Notebook and pencil in hand, she did as he told her, sitting on the chair in front of his desk. A ray of early morning sunlight touched her hair, making it glow like a raven's wing. Its dark sheen was heightened by the severe way it was drawn back from her wide forehead and combed into a style reminiscent of a medieval pageboy. It was an old fashioned look that suited her, for her face had none of the sharp pertness associated with contemporary fashion — heart-shaped, with high-set cheekbones and grey-green eyes - whose brilliant color emphasized the unusual translucent quality of her skin - and she gave promise of the greater beauty that would come with maturity.

For a long moment he regarded her with a face so expressionless that she was not-sure whether he was looking at her or was deep in his own thoughts. Then with startling abruptness he began to dictate a memorandum.

It was an instant before Kate realized she was meant to be taking it down in shorthand, and she began to write furiously, so intent on keeping up with the words that what he said made no sense to her. He worked for an hour without stopping, and only during a momentary pause while he garnered his thoughts did she wonder whether there was a mechanical process by which he had been able to divert all telephone calls to his office, for none of the three telephones on his desk rang to disturb them.

At last he finished dictating and leaned back in his chair, sly amusement on his face. "Type that back for me, Miss… err… if you've managed to get it down!"

"Yes, Sir Angus.

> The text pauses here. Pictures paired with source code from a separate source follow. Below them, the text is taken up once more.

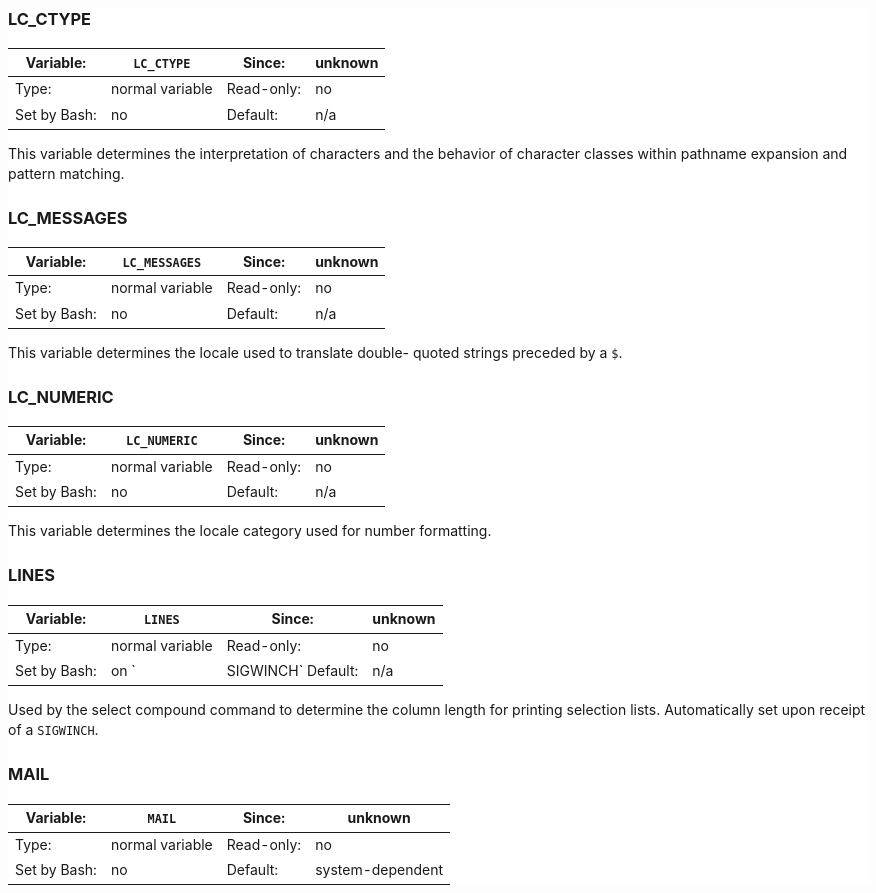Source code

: ### LC_CTYPE

|  Variable:      |`LC_CTYPE`        |Since:       |unknown|
|  -------------- |----------------- |------------ |---------|
|  Type:          |normal variable   |Read-only:   |no|
|  Set by Bash:   |no                |Default:     |n/a|

This variable determines the interpretation of characters and the
behavior of character classes within pathname expansion and pattern
matching.

### LC_MESSAGES

|  Variable:      |`LC_MESSAGES`     |Since:       |unknown|
|  -------------- |----------------- |------------ |---------|
|  Type:          |normal variable   |Read-only:   |no|
|  Set by Bash:   |no                |Default:     |n/a|

This variable determines the locale used to translate double- quoted
strings preceded by a `$`.

### LC_NUMERIC

|  Variable:      |`LC_NUMERIC`      |Since:       |unknown|
|  -------------- |----------------- |------------ |---------|
|  Type:          |normal variable   |Read-only:   |no|
|  Set by Bash:   |no                |Default:     |n/a|

This variable determines the locale category used for number formatting.

### LINES

|  Variable:      |`LINES`           |Since:       |unknown|
|  -------------- |----------------- |------------ |---------|
|  Type:          |normal variable   |Read-only:   |no|
|  Set by Bash:   |on `|SIGWINCH`     Default:     |n/a|

Used by the select compound command to determine the column length for
printing selection lists. Automatically set upon receipt of a
`SIGWINCH`.

### MAIL

|  Variable:      |`MAIL`            |Since:       |unknown|
|  -------------- |----------------- |------------ |------------------|
|  Type:          |normal variable   |Read-only:   |no|
|  Set by Bash:   |no                |Default:     |system-dependent|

And my name is Kate Quinn."

"Thank you for reminding me."

 The red telephone in front of him gave a delicate chime and he lifted it up and began to speak into it. Kate went out, quietly closing his door behind her. But once outside her calmness disappeared and she leaned against the lintel, her body trembling too much for her to walk any further. What a tyrant the man was! She had told him she was capable of working for him provided he gave her a fair chance; and the dictation she now had in her notebook was his idea of fair! Angrily she crossed over to Miss Evans' desk. If Sir Angus had set out deliberately to use words that had never appeared in any shorthand instruction book he could not have succeeded better. But she would show him. If it was the last thing she did she would make him eat his words; make him take back his criticism of her.

She whipped the cover from the typewriter, giving muttered thanks that it was the same type as her own electric machine. Then she went through each filled-in page in her notebook, and not until she had carefully put in every one of the words which speed had forced her to omit did she commence to type. Several times she was interrupted by telephone calls, but it was exactly noon when she reentered Sir Angus's office with the typed draft of his memorandum. He went through it critically and she stood in front of him, outwardly calm but inwardly quaking. "Excellent," he said slowly, and handed it back to her. "Do a final copy of it ready for tomorrow morning. Now let's get down to some letters."